Am einfachsten zu widerlegen, ist er eben mit dem Einwand, dass Existenz keine Eigenschaft ist. Da ihr aber anscheinend lieber den komplizierteren Weg wählt, lass ich euch ruhig weiterdiskutieren    Bin gespannt, was dabei herauskommt.

b) Der physikalische Gottesbeweis
Von den klassischen Gottesbeweisen gehören die "Fünf Wege der Gotteserkenntnis" des Thomas von Aquin in diesen Bereich.

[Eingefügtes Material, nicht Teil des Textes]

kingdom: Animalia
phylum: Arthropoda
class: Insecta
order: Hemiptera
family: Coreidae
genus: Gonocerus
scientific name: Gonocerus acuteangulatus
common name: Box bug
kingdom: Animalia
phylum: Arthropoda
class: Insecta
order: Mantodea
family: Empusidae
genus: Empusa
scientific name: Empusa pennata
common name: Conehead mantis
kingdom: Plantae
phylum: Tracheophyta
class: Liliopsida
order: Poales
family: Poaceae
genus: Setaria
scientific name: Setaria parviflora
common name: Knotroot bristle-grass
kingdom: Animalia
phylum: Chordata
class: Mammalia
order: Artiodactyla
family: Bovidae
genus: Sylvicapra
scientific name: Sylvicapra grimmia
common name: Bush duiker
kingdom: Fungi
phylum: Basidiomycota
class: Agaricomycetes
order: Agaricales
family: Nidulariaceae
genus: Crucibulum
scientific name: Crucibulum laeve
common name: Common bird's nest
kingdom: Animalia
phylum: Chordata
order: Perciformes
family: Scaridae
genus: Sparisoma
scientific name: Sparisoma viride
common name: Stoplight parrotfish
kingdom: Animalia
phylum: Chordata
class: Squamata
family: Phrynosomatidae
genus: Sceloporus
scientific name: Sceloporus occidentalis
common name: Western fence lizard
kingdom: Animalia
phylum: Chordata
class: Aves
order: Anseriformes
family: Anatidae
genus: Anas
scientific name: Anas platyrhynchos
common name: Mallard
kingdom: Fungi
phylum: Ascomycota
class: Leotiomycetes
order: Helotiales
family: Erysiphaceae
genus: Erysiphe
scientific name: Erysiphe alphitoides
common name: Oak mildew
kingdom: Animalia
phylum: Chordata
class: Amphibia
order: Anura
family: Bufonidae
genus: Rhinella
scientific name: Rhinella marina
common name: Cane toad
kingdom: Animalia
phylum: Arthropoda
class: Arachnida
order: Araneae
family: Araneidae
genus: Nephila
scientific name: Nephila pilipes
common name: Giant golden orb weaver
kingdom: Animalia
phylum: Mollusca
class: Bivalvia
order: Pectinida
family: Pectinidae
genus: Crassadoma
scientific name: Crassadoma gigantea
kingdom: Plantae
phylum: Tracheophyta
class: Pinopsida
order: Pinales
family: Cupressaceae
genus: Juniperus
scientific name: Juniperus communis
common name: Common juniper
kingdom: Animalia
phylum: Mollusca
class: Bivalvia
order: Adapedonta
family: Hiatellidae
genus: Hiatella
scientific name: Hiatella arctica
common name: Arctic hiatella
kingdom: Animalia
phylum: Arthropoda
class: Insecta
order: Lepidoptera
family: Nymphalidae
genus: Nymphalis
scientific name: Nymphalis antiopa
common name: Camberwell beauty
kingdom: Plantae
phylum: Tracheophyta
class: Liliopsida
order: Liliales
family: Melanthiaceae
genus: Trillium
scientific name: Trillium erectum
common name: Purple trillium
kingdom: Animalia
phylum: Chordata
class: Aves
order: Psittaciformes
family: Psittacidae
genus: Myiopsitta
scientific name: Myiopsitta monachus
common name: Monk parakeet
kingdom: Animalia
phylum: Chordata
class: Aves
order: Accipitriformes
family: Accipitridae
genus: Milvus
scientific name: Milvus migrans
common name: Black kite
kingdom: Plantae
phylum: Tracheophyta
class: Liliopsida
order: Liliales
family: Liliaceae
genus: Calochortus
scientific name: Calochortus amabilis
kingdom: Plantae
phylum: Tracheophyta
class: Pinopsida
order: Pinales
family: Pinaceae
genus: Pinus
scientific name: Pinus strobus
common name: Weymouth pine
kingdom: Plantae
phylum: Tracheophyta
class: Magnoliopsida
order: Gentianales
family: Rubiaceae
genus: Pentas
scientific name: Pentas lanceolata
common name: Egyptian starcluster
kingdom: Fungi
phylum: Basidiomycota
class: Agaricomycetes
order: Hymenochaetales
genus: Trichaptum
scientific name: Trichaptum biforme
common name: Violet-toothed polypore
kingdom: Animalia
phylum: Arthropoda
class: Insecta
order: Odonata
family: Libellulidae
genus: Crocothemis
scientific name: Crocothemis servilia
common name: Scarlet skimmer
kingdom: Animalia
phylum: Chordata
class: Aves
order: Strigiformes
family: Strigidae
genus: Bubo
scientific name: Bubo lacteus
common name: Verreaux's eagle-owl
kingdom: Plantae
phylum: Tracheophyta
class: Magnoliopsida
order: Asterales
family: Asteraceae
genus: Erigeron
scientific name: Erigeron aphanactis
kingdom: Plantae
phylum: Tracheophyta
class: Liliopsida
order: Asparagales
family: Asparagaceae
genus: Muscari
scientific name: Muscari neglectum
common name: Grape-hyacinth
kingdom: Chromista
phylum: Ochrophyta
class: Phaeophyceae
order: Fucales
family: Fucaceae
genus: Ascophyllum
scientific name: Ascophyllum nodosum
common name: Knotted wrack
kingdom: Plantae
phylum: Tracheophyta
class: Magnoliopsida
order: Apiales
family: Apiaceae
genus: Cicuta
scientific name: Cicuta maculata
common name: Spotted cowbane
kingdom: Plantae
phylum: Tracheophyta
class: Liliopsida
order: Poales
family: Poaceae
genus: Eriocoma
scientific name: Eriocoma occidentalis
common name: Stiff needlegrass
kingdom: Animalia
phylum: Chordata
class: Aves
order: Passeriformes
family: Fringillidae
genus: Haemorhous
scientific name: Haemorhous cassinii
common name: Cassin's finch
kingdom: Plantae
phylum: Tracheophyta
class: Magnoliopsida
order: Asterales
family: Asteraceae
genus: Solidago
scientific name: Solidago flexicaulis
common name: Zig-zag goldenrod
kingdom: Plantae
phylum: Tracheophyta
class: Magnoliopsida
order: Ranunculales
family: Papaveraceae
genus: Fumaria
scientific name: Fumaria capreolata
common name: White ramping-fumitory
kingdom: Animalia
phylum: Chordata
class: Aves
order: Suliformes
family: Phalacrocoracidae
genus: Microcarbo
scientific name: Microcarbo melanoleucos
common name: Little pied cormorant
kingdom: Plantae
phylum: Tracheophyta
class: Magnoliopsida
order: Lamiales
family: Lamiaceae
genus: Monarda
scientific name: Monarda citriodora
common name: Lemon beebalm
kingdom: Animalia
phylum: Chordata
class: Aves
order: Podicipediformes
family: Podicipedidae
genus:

Ausgehend von realen Beobachtungen (Bewegung, Zielgerichtetheit, Ursache-Wirkung...) bietet er eine Erklärung an. Zunächst nur eine Hypothese, aber Thomas ist sich ziemlich sicher, das es keine andere mögliche Erklärung gibt. Damit hätte er also einen physikalischen (nach Kant kosmologischen) Beweis erbracht.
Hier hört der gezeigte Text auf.